DESCRIPTION OF THE TASK: The entries are to be written out word for word, with their images left out.

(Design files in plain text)
========================

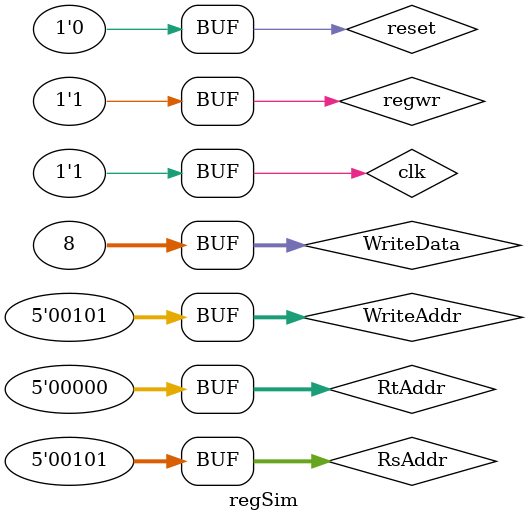
<source format=v>
`timescale 1ns / 1ps


module regSim(

    );
    reg clk;
    reg reset;
    reg regwr;
    reg [4:0] RsAddr;
    reg [4:0] RtAddr;
    reg [4:0] WriteAddr;
    reg [31:0] WriteData;
    wire [31:0] RsData;
    wire [31:0] RtData;
    regfile uut (clk,reset,regwr,RsAddr,RtAddr,WriteAddr,WriteDaya,RsData,RtData);
    parameter PERIOD=10;//clk period 10ns
    always begin
    clk=1'b0;
    #(PERIOD/2) clk=1'b1;//rieing edge
    #(PERIOD/2);//falling edge
    end
    initial begin
    reset=1;//reset 14ns
    RsAddr=3;
    RtAddr=0;
    WriteAddr=5;
    WriteData=8;
    regwr=1;
    #14 reset=0;//20ns writedata stored in writeaddr $5=8
    #20 RsAddr=5;//34ns RsData=8
    end
    
endmodule

</source>
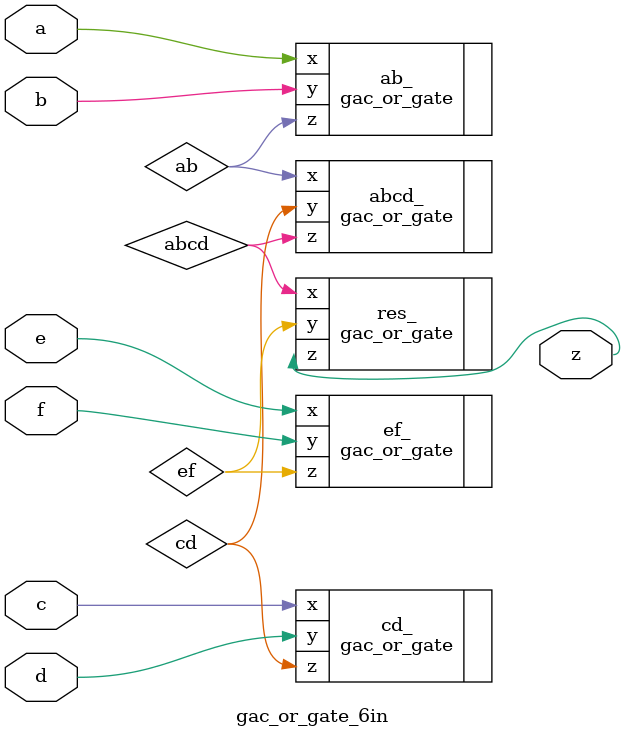
<source format=v>
`timescale 1ns/10ps
module gac_or_gate_6in(a, b, c, d, e, f, z);

    input a, b, c, d, e, f;
    output wire z;

    wire ab;
    wire cd;
    wire ef;
    wire abcd;

    gac_or_gate ab_(.x(a), .y(b), .z(ab));
    gac_or_gate cd_(.x(c), .y(d), .z(cd));
    gac_or_gate ef_(.x(e), .y(f), .z(ef));
    gac_or_gate abcd_(.x(ab), .y(cd), .z(abcd));
    gac_or_gate res_(.x(abcd), .y(ef), .z(z));

endmodule
</source>
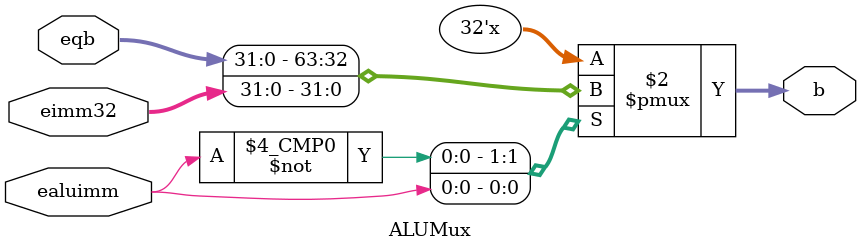
<source format=v>
`timescale 1ns / 1ps


module ALUMux(
    input [31:0] eqb,    // Input B data from the ALU
    input [31:0] eimm32, // Immediate value from the pipeline
    input ealuimm,        // Mux control signal
    output reg [31:0] b  // Output data selected by the Mux
);

always @(*) begin
    case(ealuimm)
        1'b0: // Select eqb as the output
            begin
                b <= eqb; // Select eqb when ealuimm is 0.
            end
        1'b1: // Select eimm32 as the output
            begin
                b <= eimm32; // Select eimm32 when ealuimm is 1.
            end
    endcase
end

endmodule

</source>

========================

ANSWER:
<source format=v>
`timescale 1ns / 1ps


module regSim(

    );
    reg clk;
    reg reset;
    reg regwr;
    reg [4:0] RsAddr;
    reg [4:0] RtAddr;
    reg [4:0] WriteAddr;
    reg [31:0] WriteData;
    wire [31:0] RsData;
    wire [31:0] RtData;
    regfile uut (clk,reset,regwr,RsAddr,RtAddr,WriteAddr,WriteDaya,RsData,RtData);
    parameter PERIOD=10;//clk period 10ns
    always begin
    clk=1'b0;
    #(PERIOD/2) clk=1'b1;//rieing edge
    #(PERIOD/2);//falling edge
    end
    initial begin
    reset=1;//reset 14ns
    RsAddr=3;
    RtAddr=0;
    WriteAddr=5;
    WriteData=8;
    regwr=1;
    #14 reset=0;//20ns writedata stored in writeaddr $5=8
    #20 RsAddr=5;//34ns RsData=8
    end
    
endmodule

</source>
<source format=v>
`timescale 1ns/10ps
module gac_or_gate_6in(a, b, c, d, e, f, z);

    input a, b, c, d, e, f;
    output wire z;

    wire ab;
    wire cd;
    wire ef;
    wire abcd;

    gac_or_gate ab_(.x(a), .y(b), .z(ab));
    gac_or_gate cd_(.x(c), .y(d), .z(cd));
    gac_or_gate ef_(.x(e), .y(f), .z(ef));
    gac_or_gate abcd_(.x(ab), .y(cd), .z(abcd));
    gac_or_gate res_(.x(abcd), .y(ef), .z(z));

endmodule
</source>
<source format=v>
`timescale 1ns / 1ps


module ALUMux(
    input [31:0] eqb,    // Input B data from the ALU
    input [31:0] eimm32, // Immediate value from the pipeline
    input ealuimm,        // Mux control signal
    output reg [31:0] b  // Output data selected by the Mux
);

always @(*) begin
    case(ealuimm)
        1'b0: // Select eqb as the output
            begin
                b <= eqb; // Select eqb when ealuimm is 0.
            end
        1'b1: // Select eimm32 as the output
            begin
                b <= eimm32; // Select eimm32 when ealuimm is 1.
            end
    endcase
end

endmodule

</source>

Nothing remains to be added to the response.